Computer Laboratory

Course material 2010–11


Further Java

Lecturers: Dr A.R. Beresford and Dr A.C. Rice

No. of practical classes: 5 $\times$ 2-hour sessions

Prerequisite course: Programming in Java, Further Java Briefing

Companion courses: Concurrent and Distributed Systems

This course is a prerequisite for the Group Project.

Aims

The goal of this course is to provide students with the ability to understand the advanced programming features available in the Java programming language, completing the coverage of the language started in the Programming in Java course.

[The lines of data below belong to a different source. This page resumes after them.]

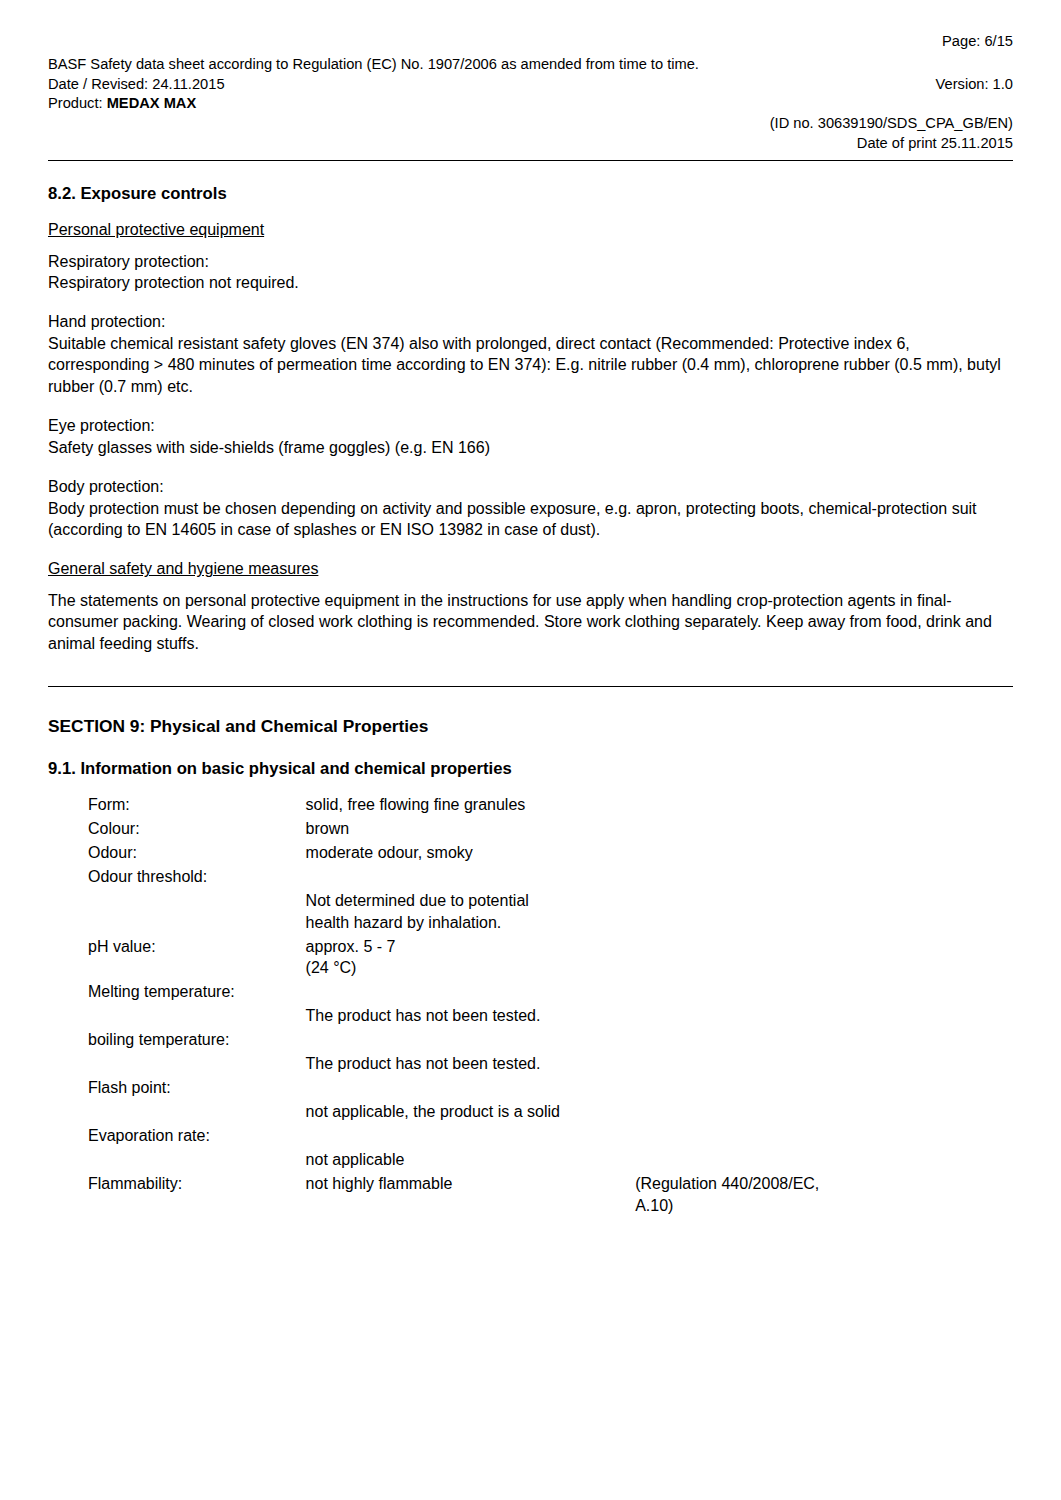Page: 6/15
BASF Safety data sheet according to Regulation (EC) No. 1907/2006 as amended from time to time.
Date / Revised: 24.11.2015 Version: 1.0
Product: MEDAX MAX
(ID no. 30639190/SDS_CPA_GB/EN)
Date of print 25.11.2015
8.2. Exposure controls
Personal protective equipment
Respiratory protection:
Respiratory protection not required.
Hand protection:
Suitable chemical resistant safety gloves (EN 374) also with prolonged, direct contact (Recommended: Protective index 6, corresponding > 480 minutes of permeation time according to EN 374): E.g. nitrile rubber (0.4 mm), chloroprene rubber (0.5 mm), butyl rubber (0.7 mm) etc.
Eye protection:
Safety glasses with side-shields (frame goggles) (e.g. EN 166)
Body protection:
Body protection must be chosen depending on activity and possible exposure, e.g. apron, protecting boots, chemical-protection suit (according to EN 14605 in case of splashes or EN ISO 13982 in case of dust).
General safety and hygiene measures
The statements on personal protective equipment in the instructions for use apply when handling crop-protection agents in final-consumer packing. Wearing of closed work clothing is recommended. Store work clothing separately. Keep away from food, drink and animal feeding stuffs.
SECTION 9: Physical and Chemical Properties
9.1. Information on basic physical and chemical properties
| Form: | solid, free flowing fine granules | |
| Colour: | brown | |
| Odour: | moderate odour, smoky | |
| Odour threshold: | | |
| | Not determined due to potential health hazard by inhalation. | |
| pH value: | approx. 5 - 7 (24 °C) | |
| Melting temperature: | | |
| | The product has not been tested. | |
| boiling temperature: | | |
| | The product has not been tested. | |
| Flash point: | | |
| | not applicable, the product is a solid | |
| Evaporation rate: | | |
| | not applicable | |
| Flammability: | not highly flammable | (Regulation 440/2008/EC, A.10) |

The course is designed to accommodate students with diverse programming backgrounds; consequently Java is taught from first principles in a practical class setting where students can work at their own pace from a course handbook. Each practical class will culminate in an assessed exercise.

Practical classes

  • Communication and client applications. This class will introduce the Eclipse development environment. Students will write a simple client to send and receive data to a server via TCP.

  • Serialisation, reflection and class loaders. This class will introduce object serialisation. Students will use a class loader and reflection to inspect an object which is only available at run-time.

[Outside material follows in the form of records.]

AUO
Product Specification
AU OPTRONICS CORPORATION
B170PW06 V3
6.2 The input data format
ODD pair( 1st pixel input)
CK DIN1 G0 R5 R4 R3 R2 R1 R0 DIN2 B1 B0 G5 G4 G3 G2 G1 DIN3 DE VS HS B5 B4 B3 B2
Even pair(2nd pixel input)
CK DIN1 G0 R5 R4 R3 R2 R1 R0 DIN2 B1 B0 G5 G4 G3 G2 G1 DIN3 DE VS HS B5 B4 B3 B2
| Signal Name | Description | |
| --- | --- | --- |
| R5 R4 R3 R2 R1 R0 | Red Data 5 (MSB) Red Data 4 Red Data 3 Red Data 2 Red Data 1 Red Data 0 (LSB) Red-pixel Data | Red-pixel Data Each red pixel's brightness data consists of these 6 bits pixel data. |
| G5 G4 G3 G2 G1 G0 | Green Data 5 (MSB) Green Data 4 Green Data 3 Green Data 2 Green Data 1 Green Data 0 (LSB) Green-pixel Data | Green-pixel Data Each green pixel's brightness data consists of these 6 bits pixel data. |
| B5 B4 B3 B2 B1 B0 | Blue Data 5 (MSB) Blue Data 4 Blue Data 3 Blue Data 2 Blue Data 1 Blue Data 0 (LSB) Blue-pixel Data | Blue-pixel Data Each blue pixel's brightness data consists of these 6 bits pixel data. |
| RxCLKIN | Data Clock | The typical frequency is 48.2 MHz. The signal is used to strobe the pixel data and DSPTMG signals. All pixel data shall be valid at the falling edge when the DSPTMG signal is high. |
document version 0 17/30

  • Concurrency and synchronisation. This class introduces the concurrency and synchronisation primitives found in Java. Students will implement a thread-safe first-in-first-out queue and learn about Java generics.

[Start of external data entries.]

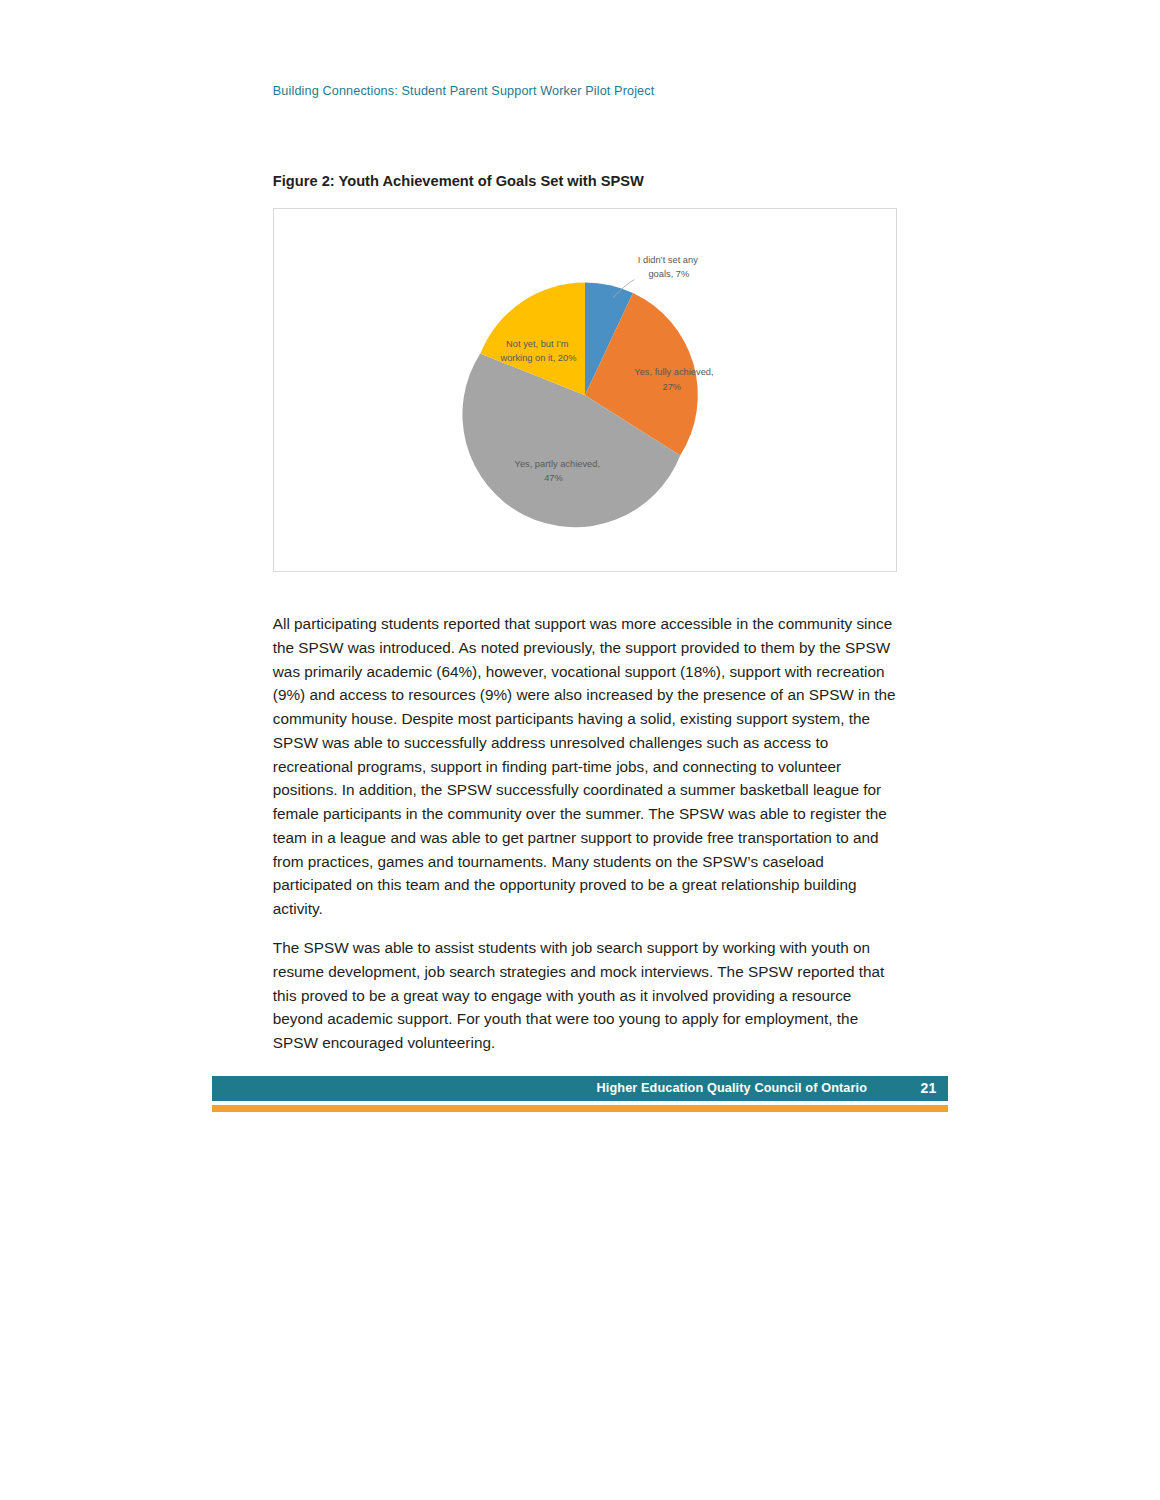Building Connections: Student Parent Support Worker Pilot Project
Figure 2: Youth Achievement of Goals Set with SPSW
I didn’t set any goals, 7% Yes, fully achieved, 27% Yes, partly achieved, 47% Not yet, but I’m working on it, 20%
All participating students reported that support was more accessible in the community since the SPSW was introduced. As noted previously, the support provided to them by the SPSW was primarily academic (64%), however, vocational support (18%), support with recreation (9%) and access to resources (9%) were also increased by the presence of an SPSW in the community house. Despite most participants having a solid, existing support system, the SPSW was able to successfully address unresolved challenges such as access to recreational programs, support in finding part-time jobs, and connecting to volunteer positions. In addition, the SPSW successfully coordinated a summer basketball league for female participants in the community over the summer. The SPSW was able to register the team in a league and was able to get partner support to provide free transportation to and from practices, games and tournaments. Many students on the SPSW’s caseload participated on this team and the opportunity proved to be a great relationship building activity.
The SPSW was able to assist students with job search support by working with youth on resume development, job search strategies and mock interviews. The SPSW reported that this proved to be a great way to engage with youth as it involved providing a resource beyond academic support. For youth that were too young to apply for employment, the SPSW encouraged volunteering.
Higher Education Quality Council of Ontario 21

  • Server applications. Students implement a server in Java which is capable of communicating concurrently with mulitple clients.

  • Databases. This week students will use Java annotations and a relational database to build a persistent store.

Objectives

At the end of the course students should

  • understand different mechanisms for communication between distributed applications and be able to evaluate their trade-offs;

  • be able to use Java generics and annotations to improve software usability, readability and safety;

  • understand and be able to exploit the Java class-loading mechansim;

  • understand and be able to use concurrency control correctly;

  • understand the concept of transactions and their application in a range of systems.

Recommended reading

* Lea, D. (1999). Concurrent programming in Java. Addison-Wesley (2nd ed.).
Bracha, G., Gosling, J., Joy, B. & Steele, G. (2000). The Java language specification. Addison-Wesley (2nd ed.).
http://java.sun.com/docs/books/jls/
Bacon, J. & Harris, T. (2003). Operating systems or Bacon, J. (1997) Concurrent systems (2nd ed.). Addison-Wesley.